Source: Essence / Essence Magazine

Let’s face it, it hasn’t been easy to be black in America. Unfortunately, it’s still the case in 2016. With police brutality, institutionalized slavery and now a hateful presidential election, black parents are struggling to make sense of all of this to their children.

One parent, Gabrielle Union tells Essence she and husband Dwyane Wade are too teaching their children how to maneuver in today’s racially harsh environment.

“Our conversations about race and police are constant,” she says. “And even if society didn’t give us hashtags every day to prompt us we’d be talking about it.”

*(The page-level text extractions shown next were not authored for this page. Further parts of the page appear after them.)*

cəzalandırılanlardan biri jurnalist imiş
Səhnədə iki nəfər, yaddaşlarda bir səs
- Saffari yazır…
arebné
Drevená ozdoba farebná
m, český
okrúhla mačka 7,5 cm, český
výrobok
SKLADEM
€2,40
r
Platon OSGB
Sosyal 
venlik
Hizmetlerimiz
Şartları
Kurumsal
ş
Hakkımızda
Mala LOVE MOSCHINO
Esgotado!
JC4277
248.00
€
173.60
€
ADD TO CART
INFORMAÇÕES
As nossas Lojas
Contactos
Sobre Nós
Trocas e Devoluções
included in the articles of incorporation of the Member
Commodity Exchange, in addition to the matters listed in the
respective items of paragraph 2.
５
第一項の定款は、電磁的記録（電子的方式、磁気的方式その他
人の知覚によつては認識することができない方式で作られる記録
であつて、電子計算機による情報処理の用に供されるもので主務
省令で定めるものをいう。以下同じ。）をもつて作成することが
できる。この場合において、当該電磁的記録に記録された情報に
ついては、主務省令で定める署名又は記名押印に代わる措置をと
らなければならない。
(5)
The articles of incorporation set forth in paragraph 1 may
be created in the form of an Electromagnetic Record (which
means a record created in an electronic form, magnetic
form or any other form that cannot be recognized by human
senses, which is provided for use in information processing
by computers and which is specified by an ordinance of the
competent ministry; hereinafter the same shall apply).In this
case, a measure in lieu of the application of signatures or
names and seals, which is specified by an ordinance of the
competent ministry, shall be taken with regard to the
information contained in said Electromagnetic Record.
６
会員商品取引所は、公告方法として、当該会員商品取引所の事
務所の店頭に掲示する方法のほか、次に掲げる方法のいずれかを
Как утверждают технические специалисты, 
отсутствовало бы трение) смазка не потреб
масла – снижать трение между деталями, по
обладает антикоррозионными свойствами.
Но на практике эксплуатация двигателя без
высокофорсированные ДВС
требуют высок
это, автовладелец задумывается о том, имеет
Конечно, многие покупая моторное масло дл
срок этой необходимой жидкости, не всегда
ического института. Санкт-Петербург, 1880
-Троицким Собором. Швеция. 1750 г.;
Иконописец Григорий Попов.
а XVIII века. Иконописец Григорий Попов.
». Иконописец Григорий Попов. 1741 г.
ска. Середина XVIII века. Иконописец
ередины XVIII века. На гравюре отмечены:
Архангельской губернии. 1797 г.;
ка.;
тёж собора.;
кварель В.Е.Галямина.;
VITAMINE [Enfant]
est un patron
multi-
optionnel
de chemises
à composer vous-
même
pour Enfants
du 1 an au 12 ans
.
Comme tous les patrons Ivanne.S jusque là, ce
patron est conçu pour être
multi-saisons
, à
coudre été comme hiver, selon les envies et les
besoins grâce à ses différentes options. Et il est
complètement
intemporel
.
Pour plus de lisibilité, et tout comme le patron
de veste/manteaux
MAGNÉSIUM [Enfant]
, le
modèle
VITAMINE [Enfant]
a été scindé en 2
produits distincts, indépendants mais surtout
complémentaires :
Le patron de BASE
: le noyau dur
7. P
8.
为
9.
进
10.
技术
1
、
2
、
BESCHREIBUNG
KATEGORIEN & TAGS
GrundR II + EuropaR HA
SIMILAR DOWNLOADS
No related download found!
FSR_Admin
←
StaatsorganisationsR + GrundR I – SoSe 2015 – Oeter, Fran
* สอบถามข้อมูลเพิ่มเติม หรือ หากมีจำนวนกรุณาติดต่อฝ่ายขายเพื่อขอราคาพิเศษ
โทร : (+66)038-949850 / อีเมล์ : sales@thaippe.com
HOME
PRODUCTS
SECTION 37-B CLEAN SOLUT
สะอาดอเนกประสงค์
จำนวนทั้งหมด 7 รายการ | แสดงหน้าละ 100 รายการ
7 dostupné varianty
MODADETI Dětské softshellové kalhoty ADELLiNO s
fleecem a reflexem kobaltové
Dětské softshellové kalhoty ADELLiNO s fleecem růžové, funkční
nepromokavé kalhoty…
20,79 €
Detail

Union shared a story about one night, her teenage boys wanted to go out to a neighborhood basketball court. She told the boys no since it was after dark but the boys persuaded Wade to allow them to go. This sent Union in a panic as she reminisce the Trayvon Martin killing and doesn’t trust, “neighbors to not see our teenage boys, our tall teenage boys as children and not as threats to ‘put down’.”

“I panic and then I get him to panic. We get in the car and we go track them down,” she said. “We told them to stop where they were. If they were under a street light, to just stay there. And as we’re in route to them there are cop cars coming from [their direction]. And it wasn’t even the cops that I was necessarily afraid of. Our neighbors have personal security too and in a stand your ground state, an open carry state, they’ll shoot you first and get off later.”

We know all parents, regardless of race, worry about their children’s safety when they leave the house. However, black families have to take extra precaution no matter how much money you have.